Mas, mais que o detalhe da construção legal, interessa a Bresson o papel de Joana d’Arc, a forma como aceita o seu destino, e como crê estar num caminho maior que ela própria, mesmo que este conduza à morte na fogueira. Por isso, mais que centrarmo-nos nas palavras dos discursos, ficamos presos na câmara, na composição dos planos que são, desta vez, um duelo de campo e contracampo, mas também nos pequenos gestos, sobretudo nas mãos, que tanto dizem, do medo à inocência, da força à prepotência.

Pelo meio, o rosto de Florence Delay dá-nos sempre expressões de distanciamento sereno, o que se torna, de certo modo, mais comovente, do que aconteceria se nele estivesse marcado o drama e o sofrimento.

Obviamente o filme de Bresson seria sempre comparado ao magistral “A Paixão de Joana d’Arc” (La passion de Jeanne d’Arc, 1928), de Carl Theodor Dreyer. Paixão de um lado, processo do outro, Bresson respondeu à ênfase de Dreyer nos grandes planos e olhar elevado de Maria Falconetti, com os planos médios e o olhar cabisbaixo de Florence Delay, como se em Dreyer pudéssemos ver o que estava dentro da personagem, e em Bresson tivéssemos de ser os acusadores, que a olham de longe. Consta que, por isso, Léonce-Henri Burel se terá chateado com Bresson, pondo fim à colaboração entre ambos.

O filme venceu o Prémio do Júri do Festival de Cannes.

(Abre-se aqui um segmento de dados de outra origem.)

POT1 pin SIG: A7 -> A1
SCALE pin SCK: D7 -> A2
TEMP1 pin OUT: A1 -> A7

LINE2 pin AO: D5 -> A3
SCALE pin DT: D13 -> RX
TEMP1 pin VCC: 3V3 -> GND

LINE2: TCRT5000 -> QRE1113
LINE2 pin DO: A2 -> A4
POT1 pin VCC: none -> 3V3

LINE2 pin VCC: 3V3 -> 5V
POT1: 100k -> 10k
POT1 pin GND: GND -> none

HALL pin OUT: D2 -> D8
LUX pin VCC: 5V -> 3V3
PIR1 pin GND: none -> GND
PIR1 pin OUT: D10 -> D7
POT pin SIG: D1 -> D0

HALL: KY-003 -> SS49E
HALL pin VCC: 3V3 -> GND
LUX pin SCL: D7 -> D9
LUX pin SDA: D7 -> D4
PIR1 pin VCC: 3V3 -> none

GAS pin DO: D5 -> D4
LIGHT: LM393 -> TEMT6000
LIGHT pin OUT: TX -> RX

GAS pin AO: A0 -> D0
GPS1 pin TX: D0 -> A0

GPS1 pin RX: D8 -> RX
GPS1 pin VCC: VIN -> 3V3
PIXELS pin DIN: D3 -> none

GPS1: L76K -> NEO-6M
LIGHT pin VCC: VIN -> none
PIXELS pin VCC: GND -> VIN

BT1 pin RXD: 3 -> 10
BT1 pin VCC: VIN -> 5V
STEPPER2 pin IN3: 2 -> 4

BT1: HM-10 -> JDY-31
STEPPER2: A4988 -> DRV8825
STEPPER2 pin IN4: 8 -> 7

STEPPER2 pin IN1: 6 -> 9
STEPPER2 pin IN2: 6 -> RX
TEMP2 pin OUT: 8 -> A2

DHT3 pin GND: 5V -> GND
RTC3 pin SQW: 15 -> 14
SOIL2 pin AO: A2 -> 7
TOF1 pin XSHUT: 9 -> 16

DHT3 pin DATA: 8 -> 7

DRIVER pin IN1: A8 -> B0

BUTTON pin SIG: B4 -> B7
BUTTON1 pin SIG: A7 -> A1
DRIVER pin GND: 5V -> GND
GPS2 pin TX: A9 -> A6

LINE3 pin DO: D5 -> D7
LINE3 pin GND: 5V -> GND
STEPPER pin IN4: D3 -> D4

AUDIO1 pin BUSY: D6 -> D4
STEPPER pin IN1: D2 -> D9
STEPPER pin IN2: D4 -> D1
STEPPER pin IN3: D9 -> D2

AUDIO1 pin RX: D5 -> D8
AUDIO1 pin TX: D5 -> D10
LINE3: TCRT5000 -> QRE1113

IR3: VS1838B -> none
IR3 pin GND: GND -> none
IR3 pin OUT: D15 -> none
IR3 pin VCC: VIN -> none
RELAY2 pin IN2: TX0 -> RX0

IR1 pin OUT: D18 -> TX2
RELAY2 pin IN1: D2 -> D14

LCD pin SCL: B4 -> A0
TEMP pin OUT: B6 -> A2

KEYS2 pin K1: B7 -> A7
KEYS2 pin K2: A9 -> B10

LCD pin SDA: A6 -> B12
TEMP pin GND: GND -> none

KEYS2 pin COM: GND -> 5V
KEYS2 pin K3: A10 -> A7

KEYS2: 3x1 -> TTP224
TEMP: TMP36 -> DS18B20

Florence Delay em "A Paixão de Joana d'Arc" (Procès de Jeanne d'Arc, 1962), de Robert Bresson

Produção:

Título original: Procès de Jeanne d’Arc [título inglês: The Trial of Joan of Arc]; Produção: Agnes Delahaie Productions; País: França; Ano: 1962; Duração: 61 minutos; Distribuição: Pathé Consortium Cinéma (França); Estreia: 18 de Maio de 1962 (Festival de Cannes, França) 13 de Fevereiro de 1963 (Suécia), 9 de Março de 2009 (Cinemateca Portuguesa, Portugal).

Equipa técnica:

Realização: Robert Bresson; Produção: Agnès Delahaie; Argumento: Robert Bresson; Diálogos: Pierre Champion [não creditado]; Música: Francis Seyrig; Fotografia: Léonce-Henri Burel [preto e branco]; Montagem: Germaine Artus; Direcção Artística: Pierre Charbonnier; Figurinos: Lucilla Mussini; Caracterização: Guillaume; Direcção de Produção: Léon Sanz.

Elenco:

Florence Delay [como Florence Carrez] (Jeanne d’Arc), Jean-Claude Fourneau (Bispo Cauchon), Roger Honorat (Jean Beaupere), Marc Jacquier (Jean Lemaitre), Jean Gillibert (Jean de Chatillon), Michel Herubel (Isambert de la Pierre, Monge Francês), André Régnier (D’Estivet), Arthur Le Bau (Jean Massieu), Marcel Darbaud (Nicolas de Houppeville), Philippe Dreux (Martin Ladvenu, Monge Francês), Paul-Robert Mimet (Guillaume Erard), Gérard Zingg (Jean-Lohier).